A worker may have feelings that bounce off them onto the family they are working with. These may be caused by things the family have said or done or by unrelated things like, heavy traffic getting to the appointment, argument at home or a previous difficult client and so on.
The fight, flight and freeze responses are how our bodies instinctively react when faced with adversity or under stress.
The fight response can stem from an over involvement in cases or a tendency to want to take control of situations, or give the impression that you are in control, such as:
- Becoming overly defensive or aggressive towards families and whanau
- Becoming over-involved with family, seeing themselves as the only lifeline for families
- Making decisions for families with little or no consultation
- Funding family needs out of worker’s own pocket/personal time – transporting, childcare, basic necessaries, money, tools/equipment, food, etc
- Visiting whanau at all costs even in spite of risks to own personal health
- Spreading misinformation with the best of intentions – people will often simply believe what you say, right or wrong
- Inducing panic with the family because you are not handling or don’t fully understand the pandemic environment; or buying into their paranoia
- Being judgemental or bullying (e.g. over panic buying, or failing to get the supplies needed to support the family)

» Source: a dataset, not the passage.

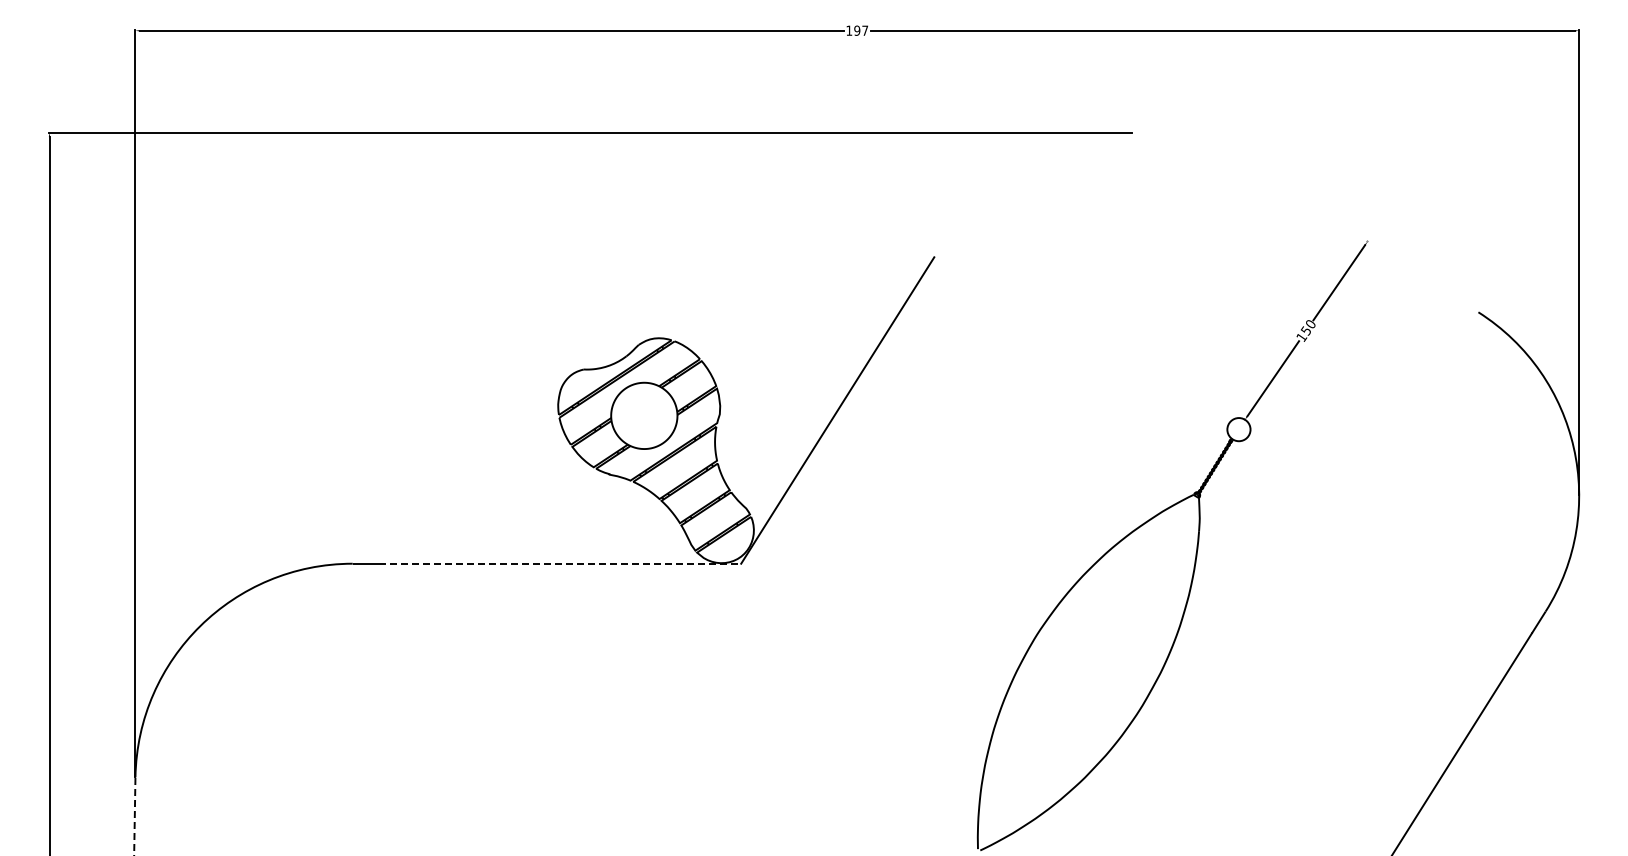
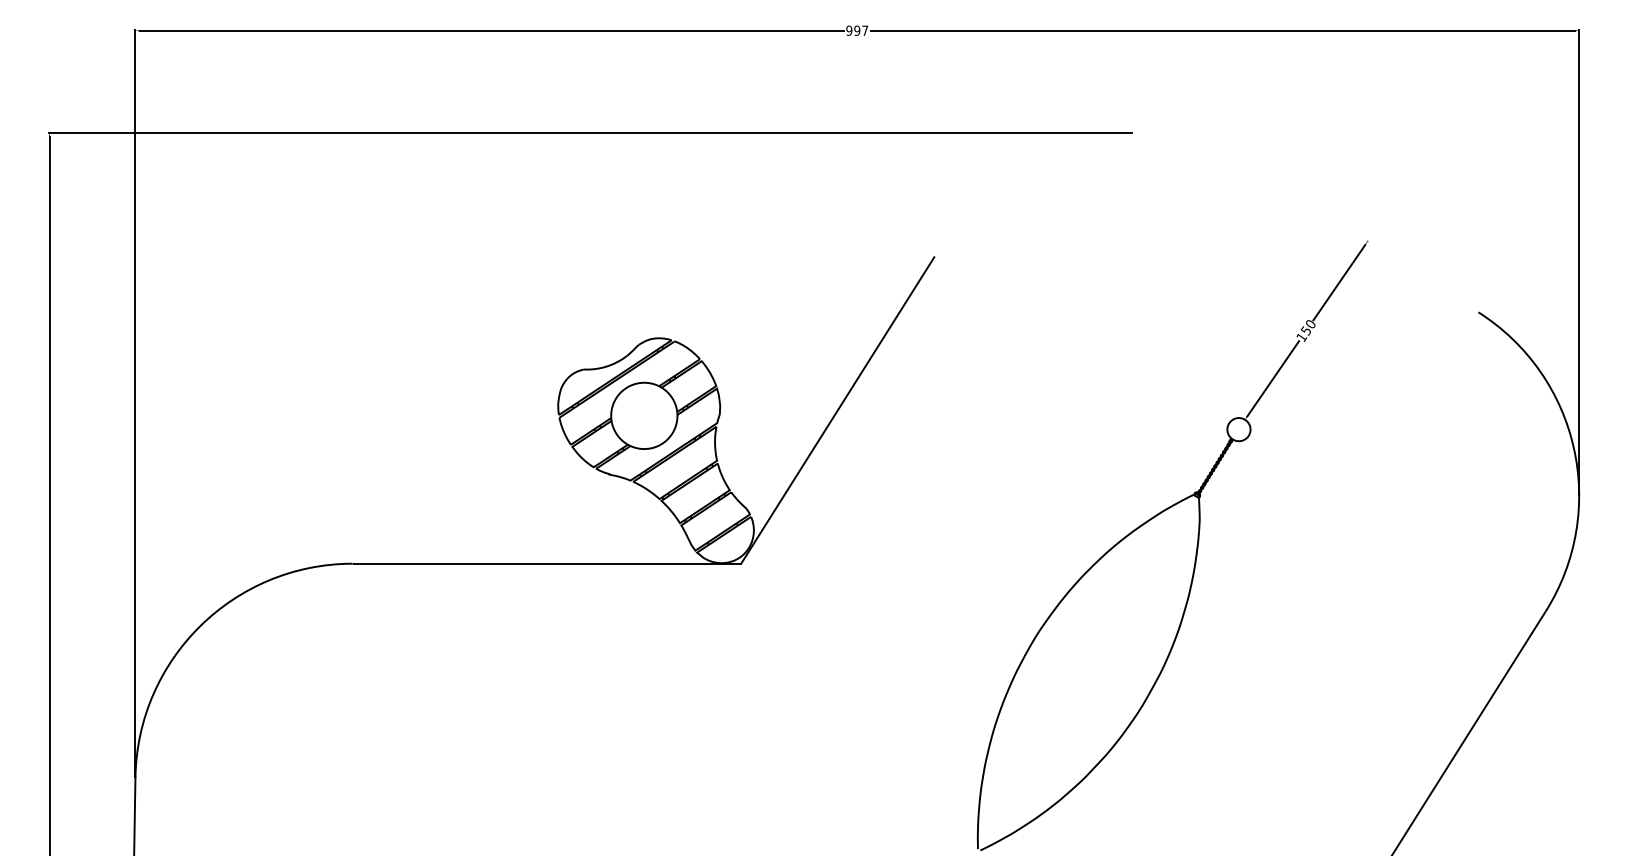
text at (849, 30): 197 -> 997
line at (560, 563): dashed -> solid
line at (134, 816): dashed -> solid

The flight response is illustrated by behaviours such as failing to act, putting cases in the “too hard basket,” denying the problem, or reframing:
- Using the pandemic as an excuse not to visit even though they have appropriate protection gear to do so
- Workers being so focused on their own needs and anxieties that they cannot see what others around them might need therefore they cannot meet the needs of others
- Failing to explore different ways to provide support
- Avoiding or minimising issues, especially those not directly connected with the pandemic
- Recording visits that have not actually taken place or exaggerating advice given to clients
The freeze response is the failure to act or complete important actions due to immobilisation, distraction or fear. Watching rather than intervening:
- Do nothing, stop thinking about cases, too hard, thinking of waiting until the pandemic is over then picking up from there, only focusing on the pandemic issues and ignoring all those other issues that required your involvement in the first place
- Fill your time by making ‘plans’ and ‘to do lists’ rather than actually doing anything
- Immobilised out of your own fear of the consequences to you or not knowing what to say to families or how to engage families facing this level of crisis on top of their own existing issues
All of these types of responses can have potentially dangerous consequences. Professionals need to consistently reflect on their behaviours and decision-making processes and they need to find suitable supports by accessing ongoing case management and supervision.